Paul Deniston, Director of Retail Services at UCCS, is subsequently the person in charge of making improvements.

    Deniston seemed confident and ready for the coming chaos, mentioning that they had just added to the staff. This should provide some extra power to deal with the masses as the semester revs up.  He also put together a plan to deal with the stress of the crowded store. “We’re going to be serving beverages in line, we’ve never done that before,” he said.

    With this added preparation for the first few weeks, students might expect a smoother experience than in past semesters.

    Deniston also seemed to be battling alongside students when it comes to pricing. “We really do have students in mind with every decision we make.” He went on to mention a program he called “price transparency,” which allows students to use a price comparison tool to shop for textbooks with other key competitors right on the UCCS website.

    “We always use market pricing,” said Deniston, referring to the bookstore’s practice of comparing prices to offer the most competitive price possible. They have also increased the number of used books they carry and have expanded the rental program that they offer.
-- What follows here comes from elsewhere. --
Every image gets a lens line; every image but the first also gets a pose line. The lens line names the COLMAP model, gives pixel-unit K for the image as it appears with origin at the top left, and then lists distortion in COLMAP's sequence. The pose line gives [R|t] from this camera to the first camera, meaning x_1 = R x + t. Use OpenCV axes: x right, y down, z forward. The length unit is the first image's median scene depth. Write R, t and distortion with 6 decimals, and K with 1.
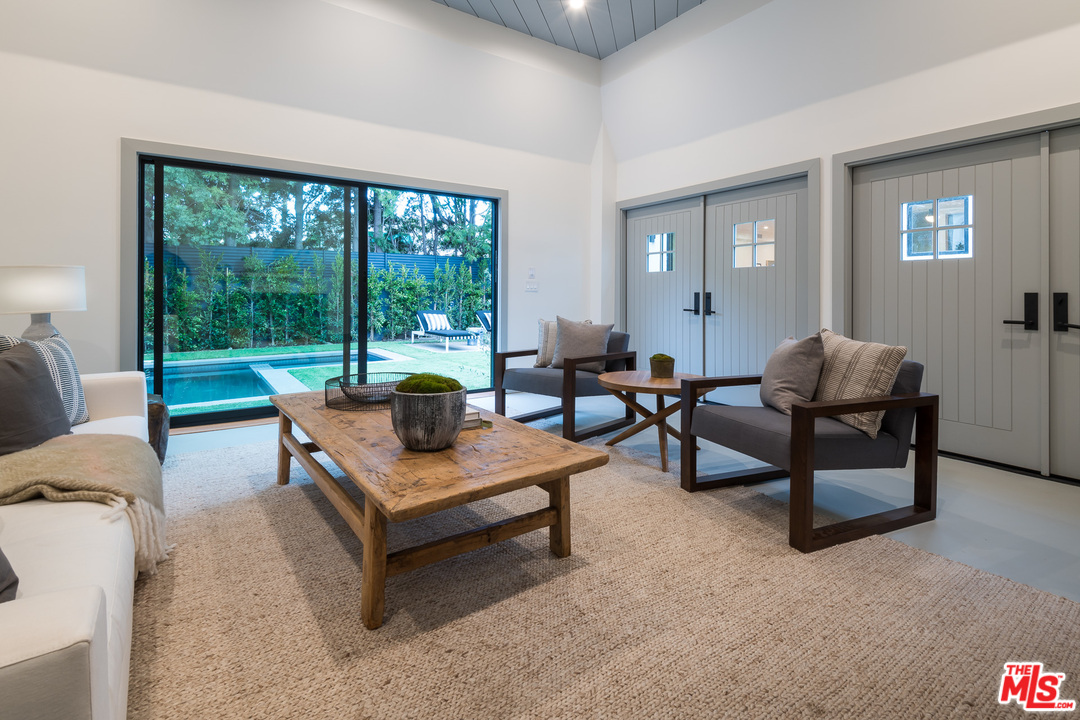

    Another feature being added is a digital subscription option. This allows students to pay a subscription fee to get access to a broad array of digital textbooks. According to the bookstore’s website, “These subscriptions save students money over individual prices.”

    Deniston is also trying to get ahead of the complaints. He and the bookstore have recently hired four Student Advocates to focus on finding ways to collaborate with the student body to improve the bookstore experience. They will act as liaisons for students moving forward.

    Deniston seemed to be doing everything in his power to address the issues that students have, but will it be enough to satisfy the previously unhappy customers? Now that more textbooks, price comparison tools, free drinks in line and student liaisons have been added to the bookstore’s resources, perhaps students will find less stress in shopping for their textbooks at UCCS.